Of late, it seems that benefits are being considered solely for BJP-ruled states; other states are being turned a Nelson’s eye. If the BJP-ruled government at the Centre is interested in the welfare of the entire country, it should have announced free vaccines for every citizen of the country. How can a research involving taxpayers’ money be offered as an election bonanza only to a particular state with the intent of getting votes? Sitharaman should keep in mind that she is not the finance minister of just BJP-governed states but of the entire country.

Tharcius S. Fernando,
Chennai

Sir — Nirmala Sitharaman’s announcement in Bihar is condemnable. Her promise involves healthcare policy and ethics. It is clear that politicians are more concerned with reaping electoral gains than moral principles. If such a proclamation had to be made, it should have been done by the chief minister of the state, not the Union finance minister. It brings to light the Centre’s lack of transparency with regard to decision-making.
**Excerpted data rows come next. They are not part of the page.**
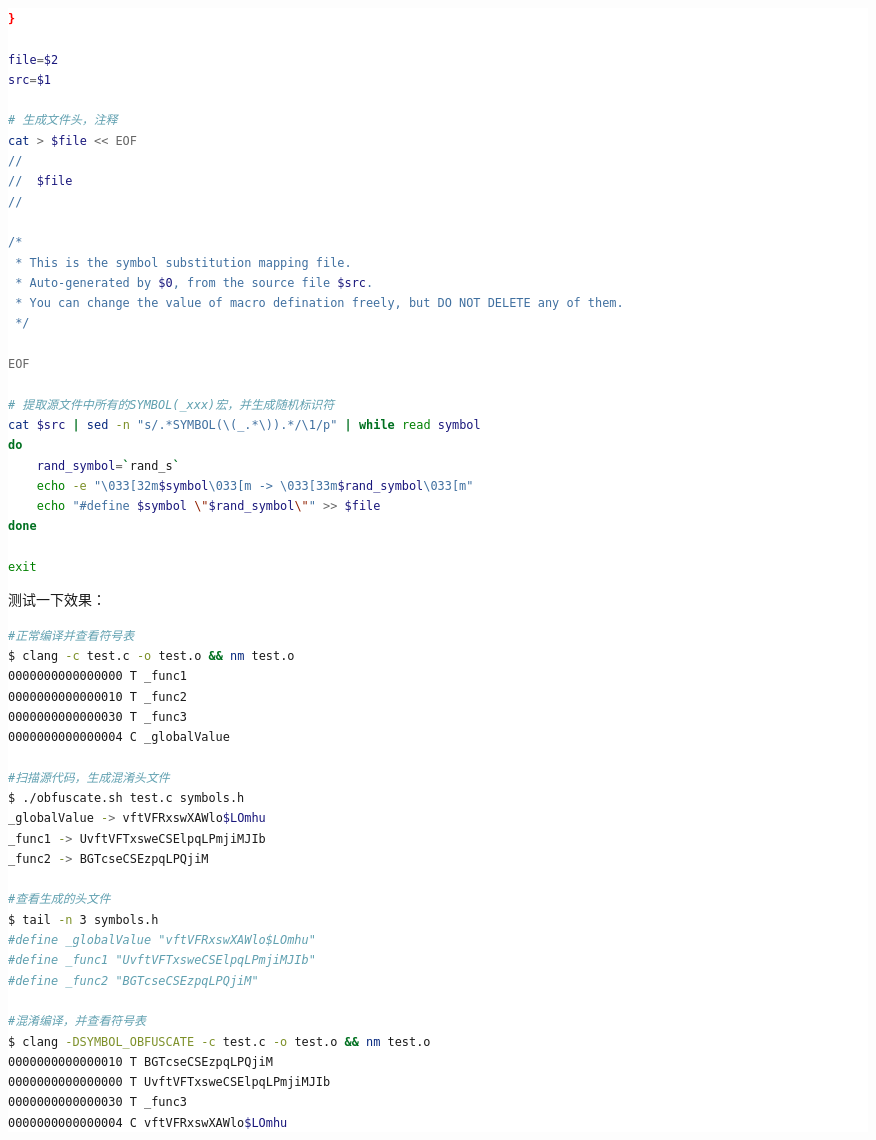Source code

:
 ```bash
}

file=$2
src=$1

# 生成文件头，注释
cat > $file << EOF
//
//  $file
//

/*
 * This is the symbol substitution mapping file.
 * Auto-generated by $0, from the source file $src.
 * You can change the value of macro defination freely, but DO NOT DELETE any of them.
 */

EOF

# 提取源文件中所有的SYMBOL(_xxx)宏，并生成随机标识符
cat $src | sed -n "s/.*SYMBOL(\(_.*\)).*/\1/p" | while read symbol
do
    rand_symbol=`rand_s`
    echo -e "\033[32m$symbol\033[m -> \033[33m$rand_symbol\033[m"
    echo "#define $symbol \"$rand_symbol\"" >> $file
done

exit
```

测试一下效果：

```bash
#正常编译并查看符号表
$ clang -c test.c -o test.o && nm test.o
0000000000000000 T _func1
0000000000000010 T _func2
0000000000000030 T _func3
0000000000000004 C _globalValue

#扫描源代码，生成混淆头文件
$ ./obfuscate.sh test.c symbols.h
_globalValue -> vftVFRxswXAWlo$LOmhu
_func1 -> UvftVFTxsweCSElpqLPmjiMJIb
_func2 -> BGTcseCSEzpqLPQjiM

#查看生成的头文件
$ tail -n 3 symbols.h
#define _globalValue "vftVFRxswXAWlo$LOmhu"
#define _func1 "UvftVFTxsweCSElpqLPmjiMJIb"
#define _func2 "BGTcseCSEzpqLPQjiM"

#混淆编译，并查看符号表
$ clang -DSYMBOL_OBFUSCATE -c test.c -o test.o && nm test.o
0000000000000010 T BGTcseCSEzpqLPQjiM
0000000000000000 T UvftVFTxsweCSElpqLPmjiMJIb
0000000000000030 T _func3
0000000000000004 C vftVFRxswXAWlo$LOmhu
```
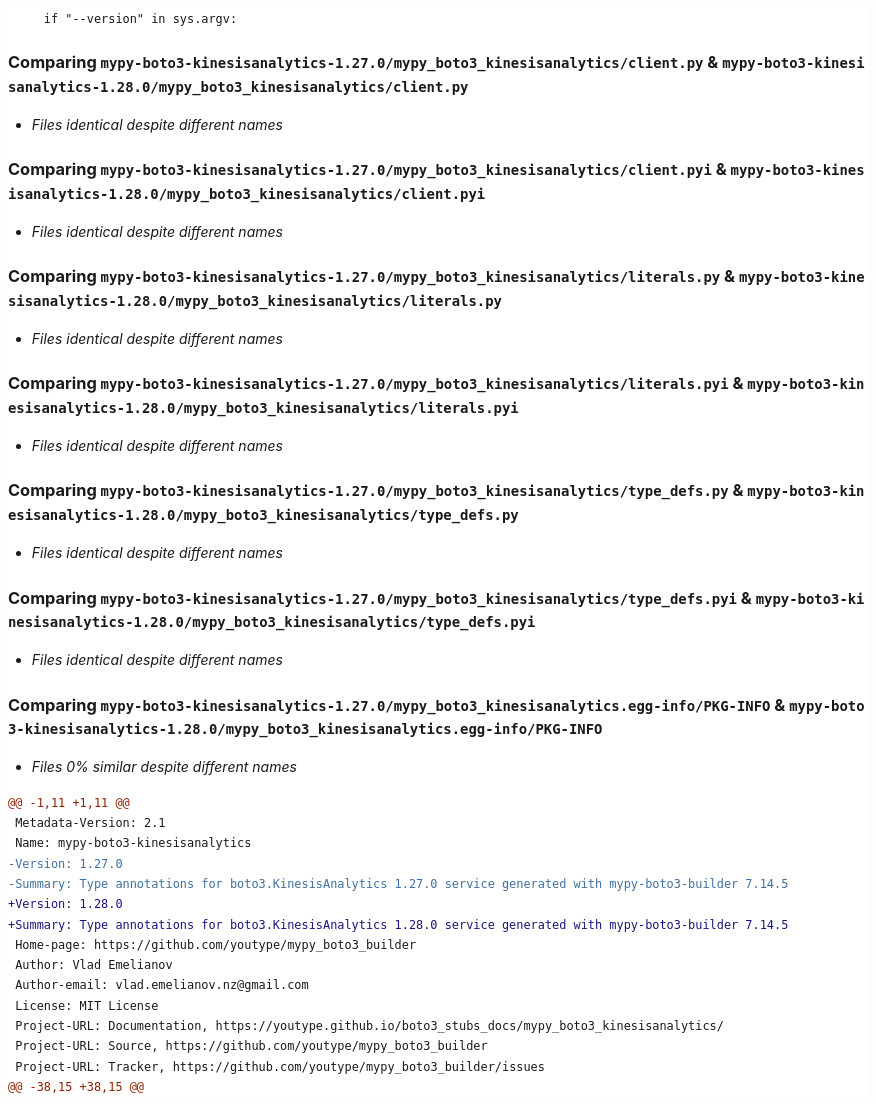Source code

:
 ```diff
     if "--version" in sys.argv:
```

### Comparing `mypy-boto3-kinesisanalytics-1.27.0/mypy_boto3_kinesisanalytics/client.py` & `mypy-boto3-kinesisanalytics-1.28.0/mypy_boto3_kinesisanalytics/client.py`

 * *Files identical despite different names*

### Comparing `mypy-boto3-kinesisanalytics-1.27.0/mypy_boto3_kinesisanalytics/client.pyi` & `mypy-boto3-kinesisanalytics-1.28.0/mypy_boto3_kinesisanalytics/client.pyi`

 * *Files identical despite different names*

### Comparing `mypy-boto3-kinesisanalytics-1.27.0/mypy_boto3_kinesisanalytics/literals.py` & `mypy-boto3-kinesisanalytics-1.28.0/mypy_boto3_kinesisanalytics/literals.py`

 * *Files identical despite different names*

### Comparing `mypy-boto3-kinesisanalytics-1.27.0/mypy_boto3_kinesisanalytics/literals.pyi` & `mypy-boto3-kinesisanalytics-1.28.0/mypy_boto3_kinesisanalytics/literals.pyi`

 * *Files identical despite different names*

### Comparing `mypy-boto3-kinesisanalytics-1.27.0/mypy_boto3_kinesisanalytics/type_defs.py` & `mypy-boto3-kinesisanalytics-1.28.0/mypy_boto3_kinesisanalytics/type_defs.py`

 * *Files identical despite different names*

### Comparing `mypy-boto3-kinesisanalytics-1.27.0/mypy_boto3_kinesisanalytics/type_defs.pyi` & `mypy-boto3-kinesisanalytics-1.28.0/mypy_boto3_kinesisanalytics/type_defs.pyi`

 * *Files identical despite different names*

### Comparing `mypy-boto3-kinesisanalytics-1.27.0/mypy_boto3_kinesisanalytics.egg-info/PKG-INFO` & `mypy-boto3-kinesisanalytics-1.28.0/mypy_boto3_kinesisanalytics.egg-info/PKG-INFO`

 * *Files 0% similar despite different names*

```diff
@@ -1,11 +1,11 @@
 Metadata-Version: 2.1
 Name: mypy-boto3-kinesisanalytics
-Version: 1.27.0
-Summary: Type annotations for boto3.KinesisAnalytics 1.27.0 service generated with mypy-boto3-builder 7.14.5
+Version: 1.28.0
+Summary: Type annotations for boto3.KinesisAnalytics 1.28.0 service generated with mypy-boto3-builder 7.14.5
 Home-page: https://github.com/youtype/mypy_boto3_builder
 Author: Vlad Emelianov
 Author-email: vlad.emelianov.nz@gmail.com
 License: MIT License
 Project-URL: Documentation, https://youtype.github.io/boto3_stubs_docs/mypy_boto3_kinesisanalytics/
 Project-URL: Source, https://github.com/youtype/mypy_boto3_builder
 Project-URL: Tracker, https://github.com/youtype/mypy_boto3_builder/issues
@@ -38,15 +38,15 @@
```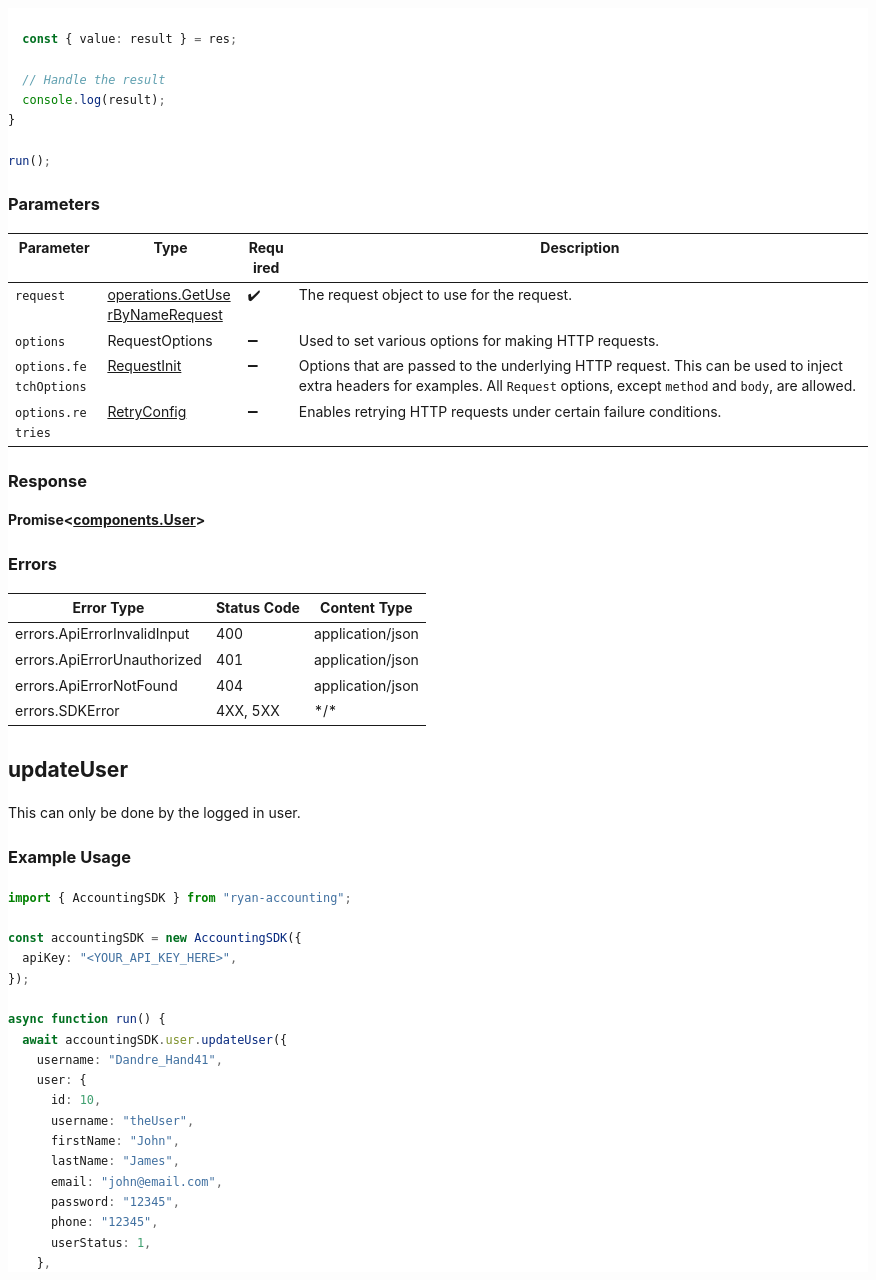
 ```typescript

  const { value: result } = res;

  // Handle the result
  console.log(result);
}

run();
```

### Parameters

| Parameter                                                                                                                                                                      | Type                                                                                                                                                                           | Required                                                                                                                                                                       | Description                                                                                                                                                                    |
| ------------------------------------------------------------------------------------------------------------------------------------------------------------------------------ | ------------------------------------------------------------------------------------------------------------------------------------------------------------------------------ | ------------------------------------------------------------------------------------------------------------------------------------------------------------------------------ | ------------------------------------------------------------------------------------------------------------------------------------------------------------------------------ |
| `request`                                                                                                                                                                      | [operations.GetUserByNameRequest](../../models/operations/getuserbynamerequest.md)                                                                                             | :heavy_check_mark:                                                                                                                                                             | The request object to use for the request.                                                                                                                                     |
| `options`                                                                                                                                                                      | RequestOptions                                                                                                                                                                 | :heavy_minus_sign:                                                                                                                                                             | Used to set various options for making HTTP requests.                                                                                                                          |
| `options.fetchOptions`                                                                                                                                                         | [RequestInit](https://developer.mozilla.org/en-US/docs/Web/API/Request/Request#options)                                                                                        | :heavy_minus_sign:                                                                                                                                                             | Options that are passed to the underlying HTTP request. This can be used to inject extra headers for examples. All `Request` options, except `method` and `body`, are allowed. |
| `options.retries`                                                                                                                                                              | [RetryConfig](../../lib/utils/retryconfig.md)                                                                                                                                  | :heavy_minus_sign:                                                                                                                                                             | Enables retrying HTTP requests under certain failure conditions.                                                                                                               |

### Response

**Promise\<[components.User](../../models/components/user.md)\>**

### Errors

| Error Type                  | Status Code                 | Content Type                |
| --------------------------- | --------------------------- | --------------------------- |
| errors.ApiErrorInvalidInput | 400                         | application/json            |
| errors.ApiErrorUnauthorized | 401                         | application/json            |
| errors.ApiErrorNotFound     | 404                         | application/json            |
| errors.SDKError             | 4XX, 5XX                    | \*/\*                       |

## updateUser

This can only be done by the logged in user.

### Example Usage

```typescript
import { AccountingSDK } from "ryan-accounting";

const accountingSDK = new AccountingSDK({
  apiKey: "<YOUR_API_KEY_HERE>",
});

async function run() {
  await accountingSDK.user.updateUser({
    username: "Dandre_Hand41",
    user: {
      id: 10,
      username: "theUser",
      firstName: "John",
      lastName: "James",
      email: "john@email.com",
      password: "12345",
      phone: "12345",
      userStatus: 1,
    },
```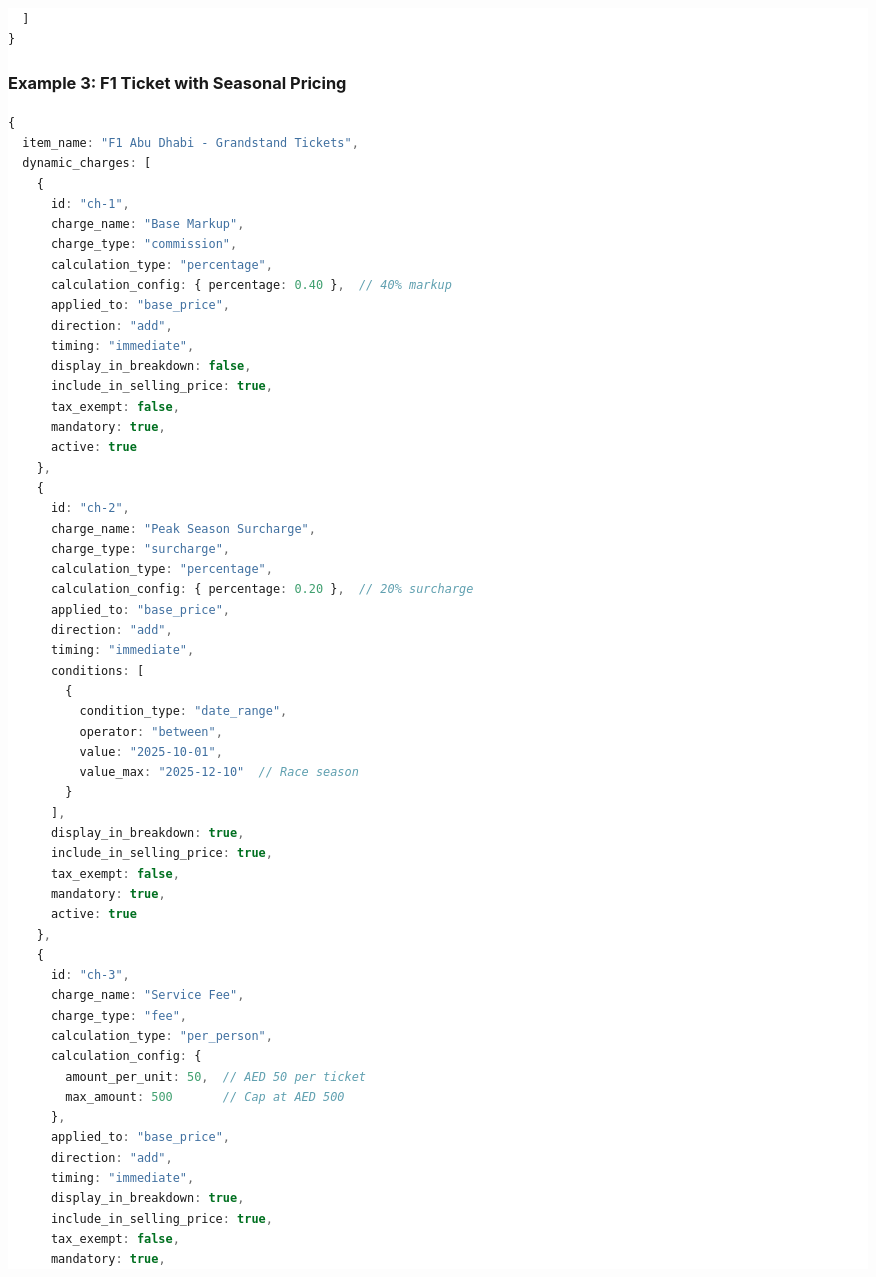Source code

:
 ```typescript
  ]
}
```

### Example 3: F1 Ticket with Seasonal Pricing
```typescript
{
  item_name: "F1 Abu Dhabi - Grandstand Tickets",
  dynamic_charges: [
    {
      id: "ch-1",
      charge_name: "Base Markup",
      charge_type: "commission",
      calculation_type: "percentage",
      calculation_config: { percentage: 0.40 },  // 40% markup
      applied_to: "base_price",
      direction: "add",
      timing: "immediate",
      display_in_breakdown: false,
      include_in_selling_price: true,
      tax_exempt: false,
      mandatory: true,
      active: true
    },
    {
      id: "ch-2",
      charge_name: "Peak Season Surcharge",
      charge_type: "surcharge",
      calculation_type: "percentage",
      calculation_config: { percentage: 0.20 },  // 20% surcharge
      applied_to: "base_price",
      direction: "add",
      timing: "immediate",
      conditions: [
        {
          condition_type: "date_range",
          operator: "between",
          value: "2025-10-01",
          value_max: "2025-12-10"  // Race season
        }
      ],
      display_in_breakdown: true,
      include_in_selling_price: true,
      tax_exempt: false,
      mandatory: true,
      active: true
    },
    {
      id: "ch-3",
      charge_name: "Service Fee",
      charge_type: "fee",
      calculation_type: "per_person",
      calculation_config: { 
        amount_per_unit: 50,  // AED 50 per ticket
        max_amount: 500       // Cap at AED 500
      },
      applied_to: "base_price",
      direction: "add",
      timing: "immediate",
      display_in_breakdown: true,
      include_in_selling_price: true,
      tax_exempt: false,
      mandatory: true,
```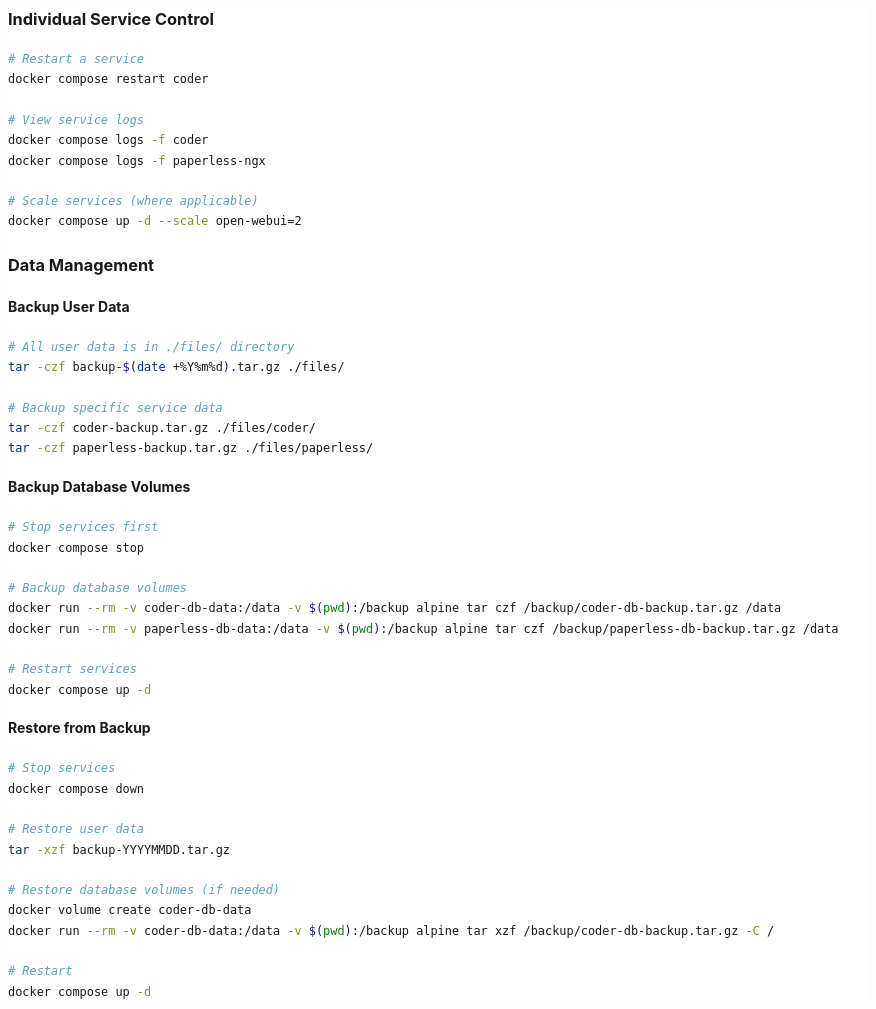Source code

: ### Individual Service Control
```bash
# Restart a service
docker compose restart coder

# View service logs
docker compose logs -f coder
docker compose logs -f paperless-ngx

# Scale services (where applicable)
docker compose up -d --scale open-webui=2
```

### Data Management

#### Backup User Data
```bash
# All user data is in ./files/ directory
tar -czf backup-$(date +%Y%m%d).tar.gz ./files/

# Backup specific service data
tar -czf coder-backup.tar.gz ./files/coder/
tar -czf paperless-backup.tar.gz ./files/paperless/
```

#### Backup Database Volumes
```bash
# Stop services first
docker compose stop

# Backup database volumes
docker run --rm -v coder-db-data:/data -v $(pwd):/backup alpine tar czf /backup/coder-db-backup.tar.gz /data
docker run --rm -v paperless-db-data:/data -v $(pwd):/backup alpine tar czf /backup/paperless-db-backup.tar.gz /data

# Restart services
docker compose up -d
```

#### Restore from Backup
```bash
# Stop services
docker compose down

# Restore user data
tar -xzf backup-YYYYMMDD.tar.gz

# Restore database volumes (if needed)
docker volume create coder-db-data
docker run --rm -v coder-db-data:/data -v $(pwd):/backup alpine tar xzf /backup/coder-db-backup.tar.gz -C /

# Restart
docker compose up -d
```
India has not yet released any guidelines related to the effectiveness, procurement, distribution or cost of the vaccine. In fact, vaccine trials in India are still under way. As such, the promise is premature, misleading and discriminatory.

Venu G.S.,
Kollam, Kerala

Massive problem

Sir — This month, a collision between two pieces of space junk — a defunct Russian satellite and a spent Chinese rocket part — was narrowly avoided. It could have created a cloud of debris, jeopardizing other satellites and spacecraft for decades. This is part of the larger issue of space pollution. An estimated 29,000 man-made objects are orbiting the earth already. Yet no mission to remove these has yet been launched. Further, the entry of private companies into space tourism is bound to increase littering. This must be addressed at once.